- Pitcher
- Born: January 16, 1977 (age 49) Anniston, Alabama, U.S.
- Batted: RightThrew: Right

MLB debut
- April 26, 2005, for the New York Yankees

Last MLB appearance
- May 4, 2007, for the New York Yankees

MLB statistics
- Win–loss record: 0–1
- Earned run average: 9.00
- Strikeouts: 5
- Stats at Baseball Reference

Teams
- New York Yankees (2005–2007);

= Colter Bean =

American baseball player (born 1977)

Randall Colter Bean (born January 16, 1977) is an American former professional relief pitcher. He played in Major League Baseball for the New York Yankees.

==Career==
Bean attended Vestavia Hills High School in Birmingham before attending Auburn University. Bean played in the College World Series and was named All-SEC second team in 2000. Bean still holds the Auburn team record with 108 games pitched and 106 games relieved in his NCAA career.

Following his college graduation, the Yankees signed Bean as an undrafted free agent on May 31, 2000. The Boston Red Sox selected Bean in the Rule 5 draft on December 13, 2003, before returning his rights to the Yankees in the off-season on March 17, 2004. Bean made his major league debut with the Yankees April 26, 2005, his only appearance with the Yankees that season. In 2006, Bean started the season on the Columbus Clippers but was called up on May 20.

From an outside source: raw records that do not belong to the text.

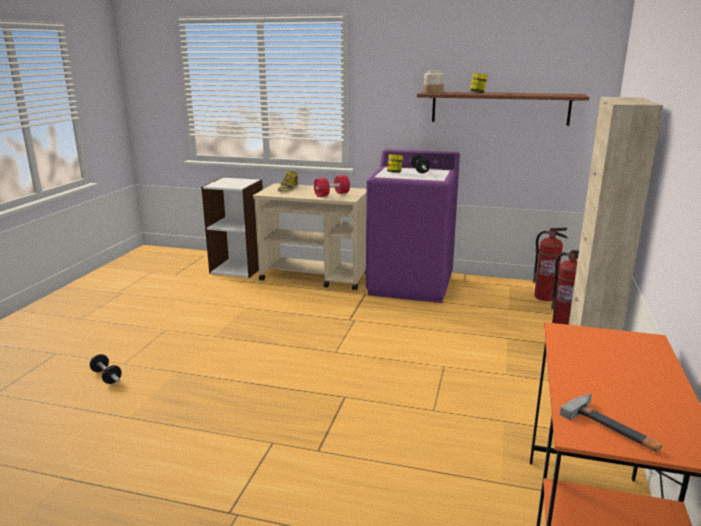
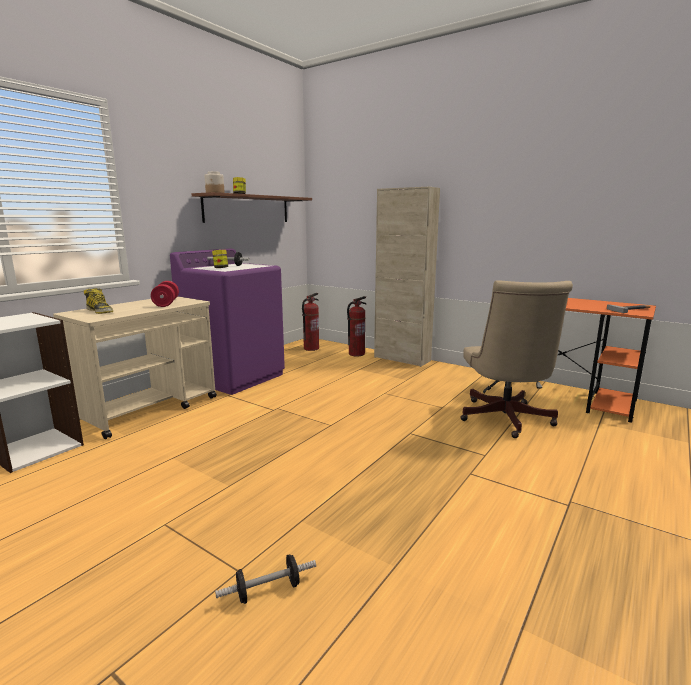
camera: 70 degrees left, 5 degrees down
none -> beige office chair [460,280,573,438]

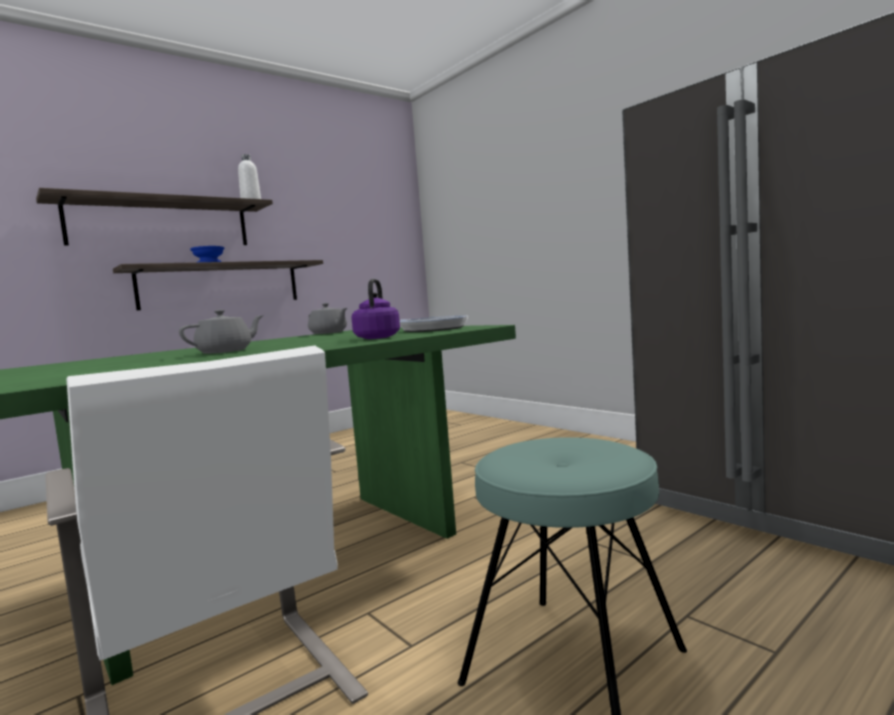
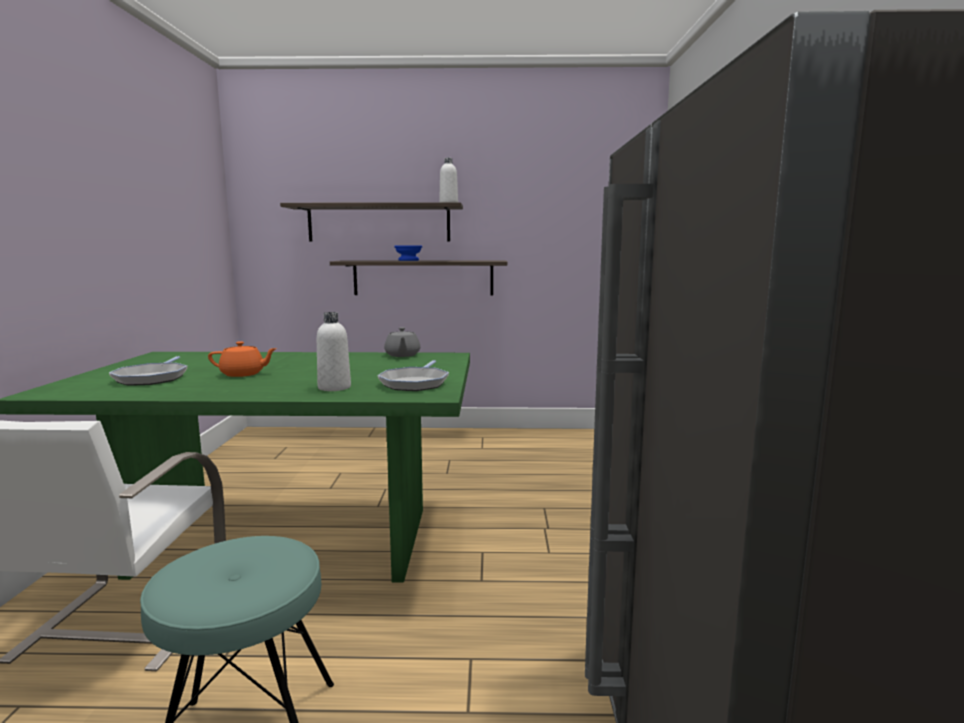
camera: 40 degrees right, 5 degrees up
grey teapot [179,310,264,354] -> orange teapot [208,341,277,377]
purple kettle [351,279,400,339] -> white bottle [317,312,351,391]
none -> frying pan [109,356,187,386]

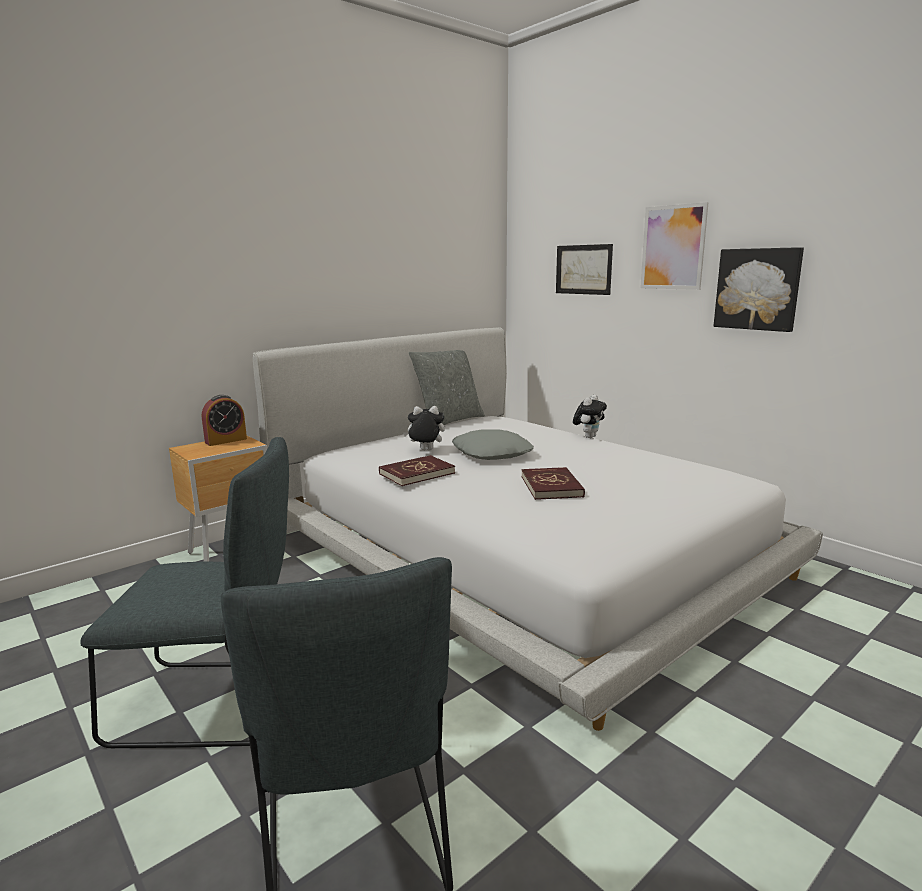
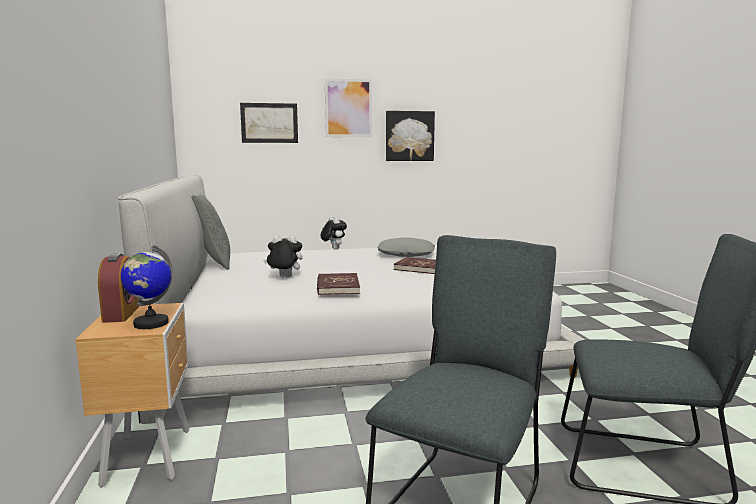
camera: 60 degrees left, 5 degrees down
plush toy [403,406,445,451] -> plush toy turned 60 degrees clockwise [263,235,302,277]
grey pillow [452,430,534,460] -> grey pillow moved to [377,237,435,257]
none -> globe [121,245,173,329]

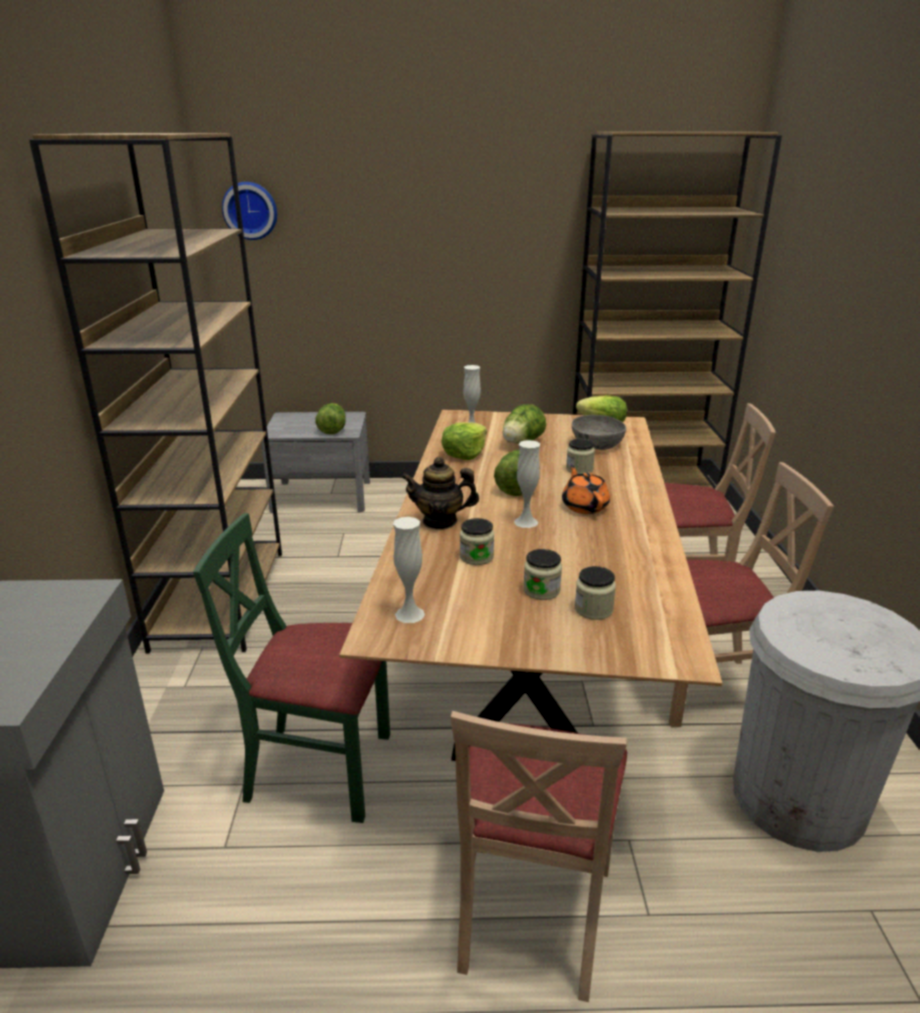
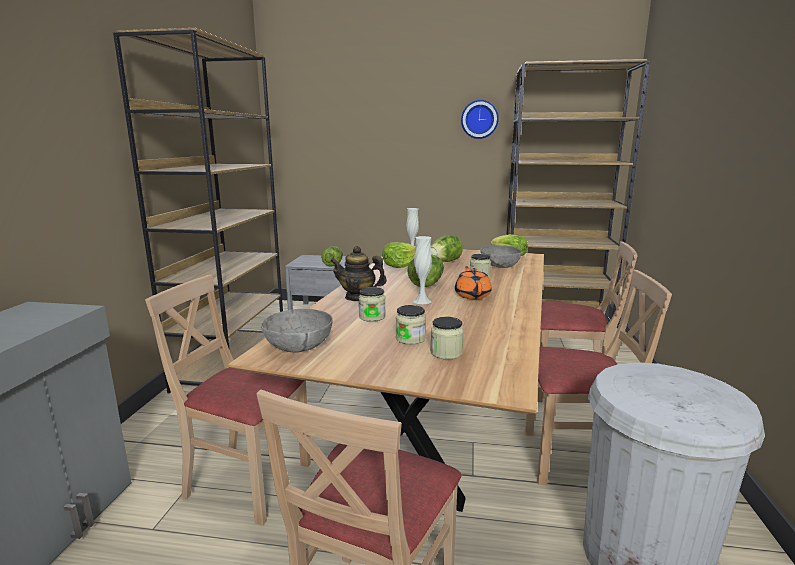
camera: 10 degrees right, 10 degrees down
green chair [193,513,390,823] -> beige chair [145,275,311,526]
wall clock [222,182,277,240] -> wall clock moved to [461,100,499,139]
white vase [393,517,425,623] -> grey bowl [261,309,332,353]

On August 15, 2006, Bean apparently tied the Clippers' team record for career games pitched, when he made his 212th career appearance for Columbus as the starter in a 2–1 win. The previous record had been credited to Bumpus Jones, a 19th-century player. However, modern research indicates that Jones's actual games pitched total may have been closer to 150, in which case Bean would have already held the record for some time. The next-highest total behind Bean and Jones is George McQuillan, currently credited with 204.

Bean elected to become a six-year minor league free agent after the 2007 season. He signed a minor league contract with the Atlanta Braves organization on February 8, 2008, but after being released by the Braves, signed with Olmecas de Tabasco. On May 8, he signed a minor league deal with the Tampa Bay Rays and became a free agent at the end of the season.